The pads are attached by Velcro, but often take up a lot of space. The joysticks look something like this:
Note, the first joystick is attached to the screen with two Velcro strips. The joystick design takes a lot of space on the screen, so when you install it you will not be able to fully use the game lobby. In short, it is better to play with your finger, because it is designed for large screens - it will look just right on the tablet, but on the iPhone SE or 8 is still a bit large.

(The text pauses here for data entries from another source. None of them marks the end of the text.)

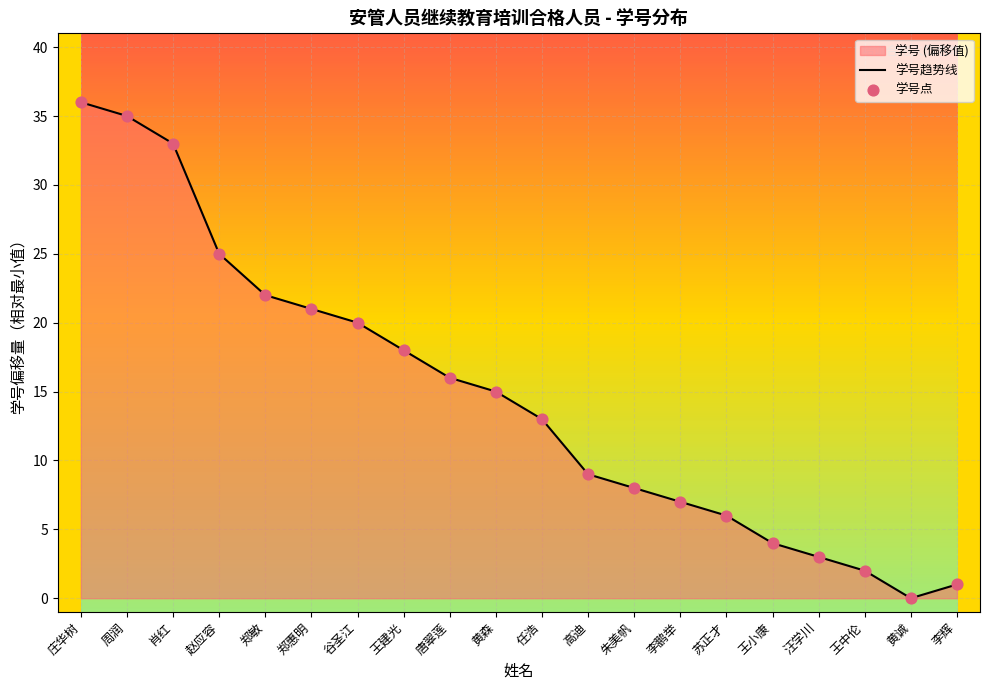

Which series reaches the maximum Y coordinate?

学号趋势线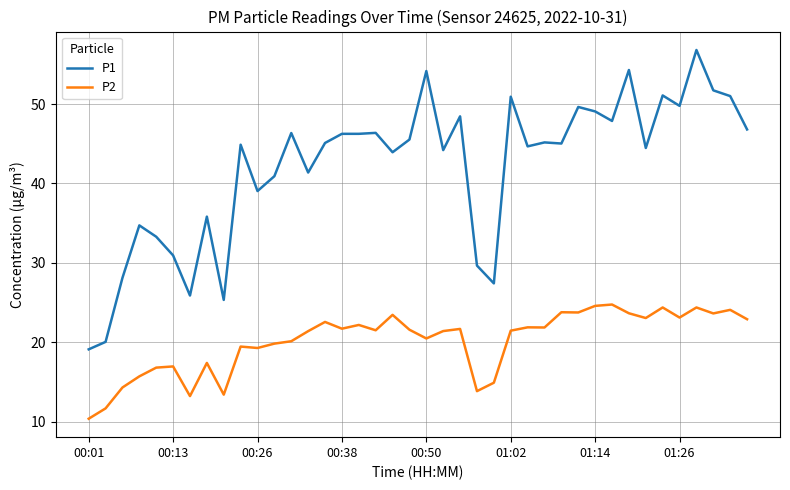

List the series in order of their peak value, highest first.

P1, P2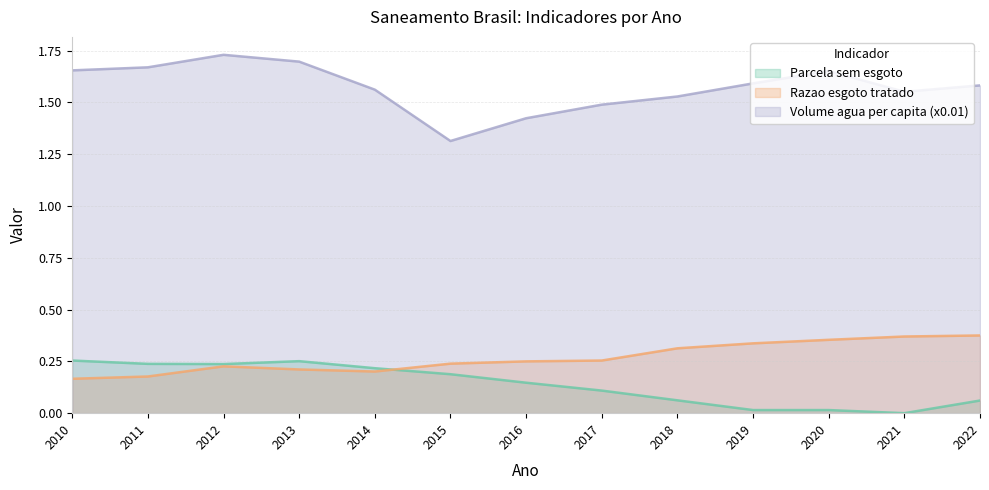

What is the sum of all Parcela sem esgoto values?

1.8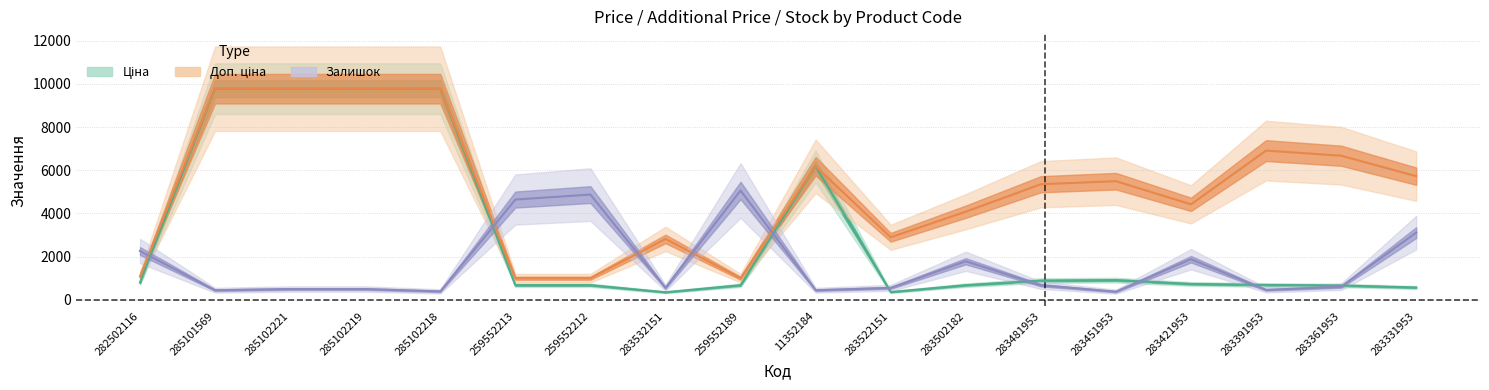

At which label is Доп. ціна closest to 5389?

283481953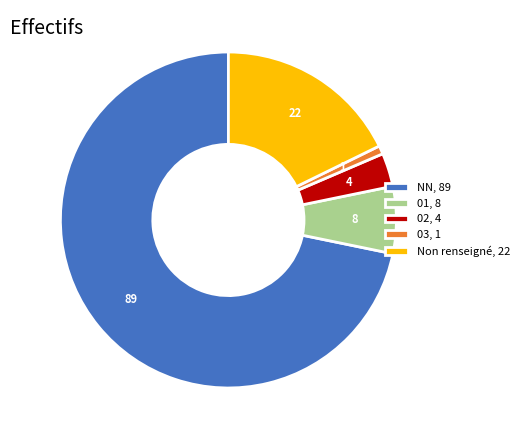

Which has a higher value, 02, 4 or 03, 1?

02, 4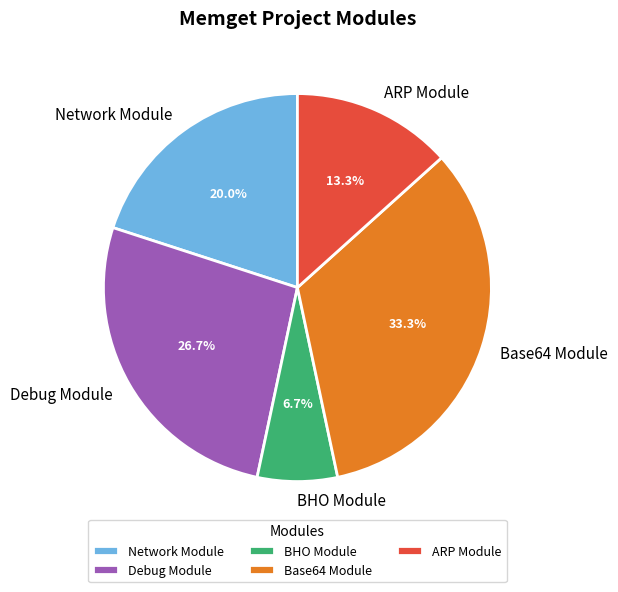

The Base64 Module slice represents 39% of the pie. True or false?

False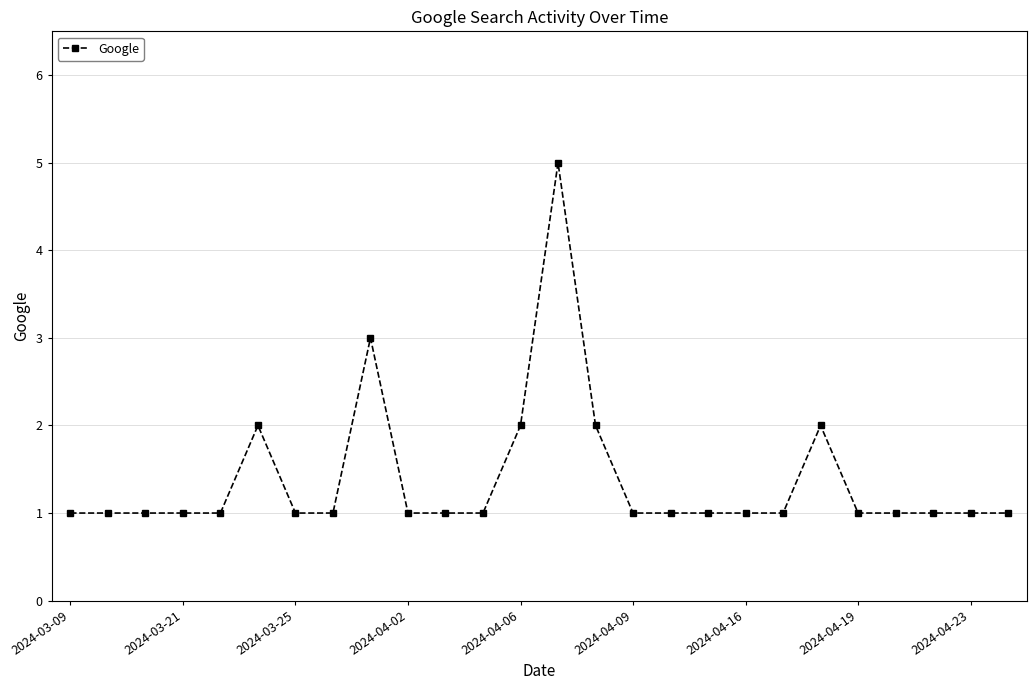

What is the maximum value shown in the chart?

5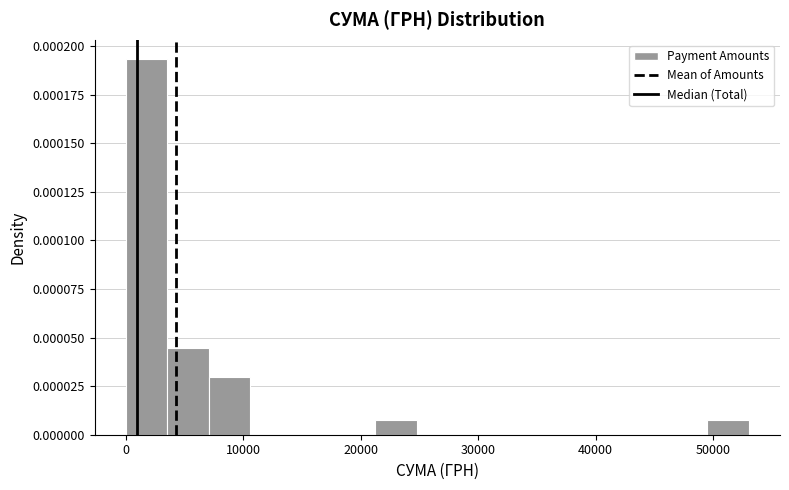

Read against the x-axis, roughly where is the centre of the tallest bar?

2000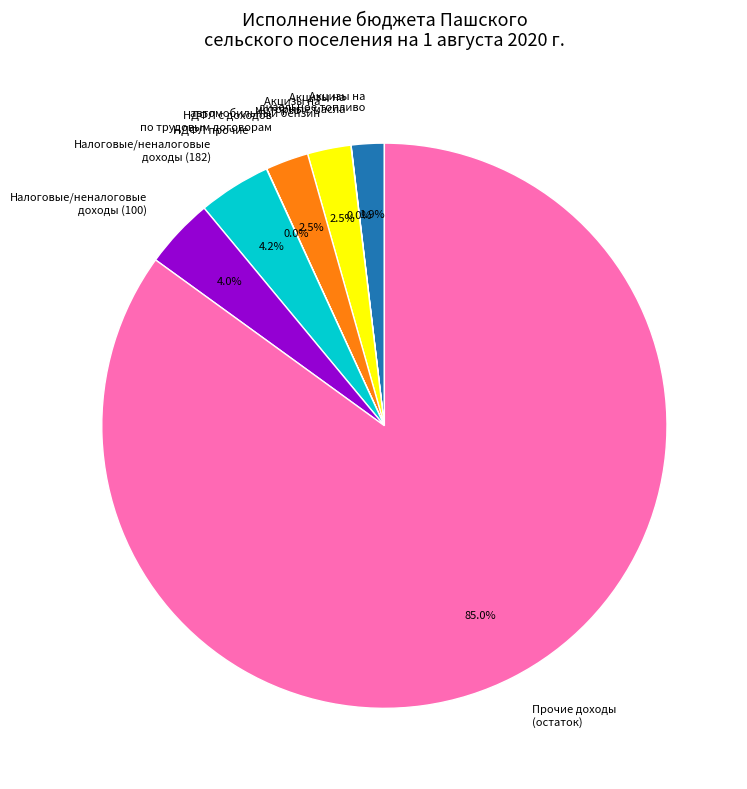

Is there any slice that represents more than half of the pie?

Yes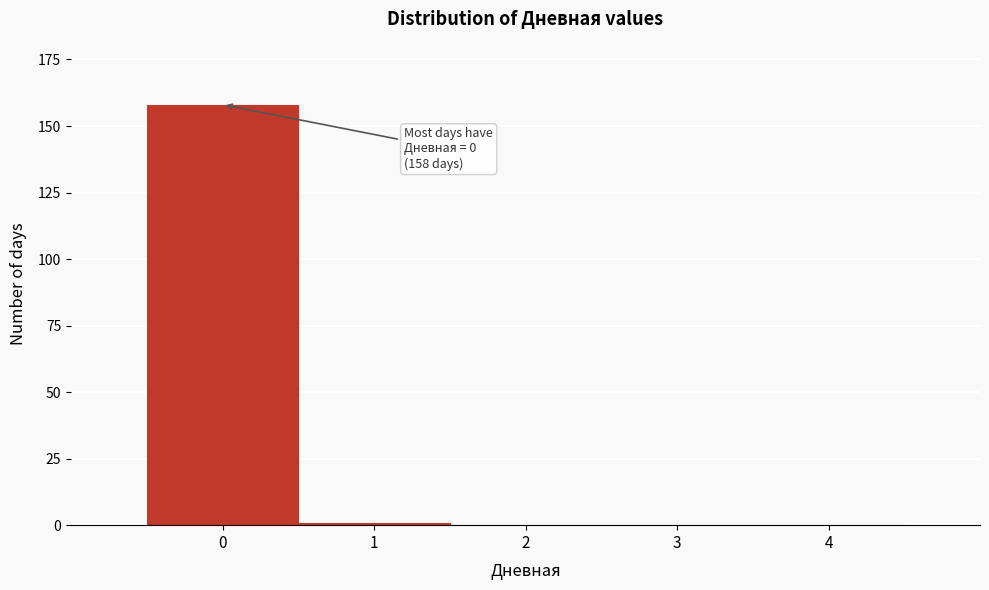

Reading left to right, what are all the values shown in this chart?

0=158	1=1	2=0	3=0	4=0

The second joystick is also attached with Velcro, but it takes considerably less space on the screen, and the form-factor itself is unusual. However, there are big problems with response - the screen reacts almost nothing to the joystick, so it is impossible to play with it. Such joysticks are a waste of money, don't even look at them.
Triggers for PUBG
Another prefabricated joystick consists of a joystick holder, the joystick itself, and two triggers, which must be installed at the top of the screen. They are needed, for the most part, to play the PUBG Mobile - you move the aiming and firing buttons up in the settings, setting them so that they respond to the trigger pull. This setting mimics the console firing process, which is quite handy.
The travel joystick here overlaps and retracts to the side thanks to an uncomplicated system - in the lobby you can just pull it away and work in peace, but the top cursors also have to be removed, because they obscure part of the interface. On the Plus-version of the iPhone, of course, they will be more convenient, because the screen is large, and it is inconvenient to reach some of the buttons. On smaller screens, the cursors are more of a hindrance than a help.
But the holder, strangely enough, came in handy the most - due to the side handles the grip changes, which frees up some space on the screen, plus it relaxes your hands. Of course, you will have to get used to this change, but after a couple or three "rinks" you won't want to play without the holder. It stretches for devices with a diagonal of 5.5 inches, which is pretty good, and on the sides it has cutouts so that you can connect a charger or headphones. The design is simple, but, oddly enough, comfortable.
In general, now I play without triggers, triggers and joysticks, but with a holder - so far the most convenient thing for the iPhone, which can be bought for a couple of bucks.
I have been writing reviews of mobile games since 2011. I am actively involved in the development of mobile eSports, commentating on Auto Chess, Clash Royale, PUBG Mobile matches. If I like a game, I like it for a long time and study it thoroughly. And share my thoughts with everyone!